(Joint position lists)
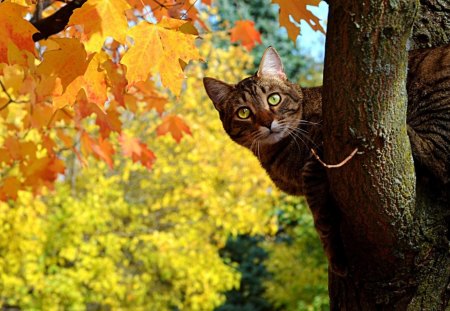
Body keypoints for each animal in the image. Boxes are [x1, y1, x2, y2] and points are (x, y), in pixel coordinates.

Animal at [203, 45, 450, 276]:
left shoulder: (316, 164)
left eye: (274, 99)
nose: (267, 123)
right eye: (243, 113)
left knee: (433, 154)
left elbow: (321, 218)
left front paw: (335, 257)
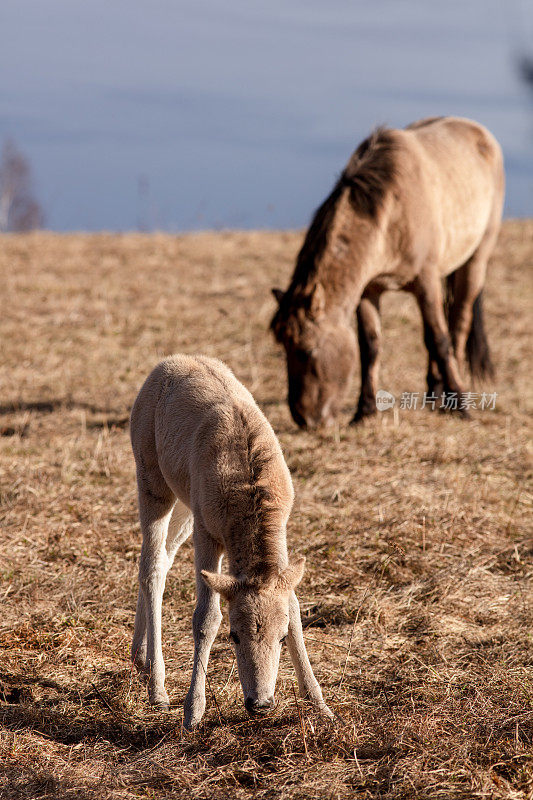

* Exercise objective: Scan the records for the string "left" and report each line where it occurs.

* Solved problem:
left shoulder: (316, 164)
left eye: (274, 99)
left knee: (433, 154)
left elbow: (321, 218)
left front paw: (335, 257)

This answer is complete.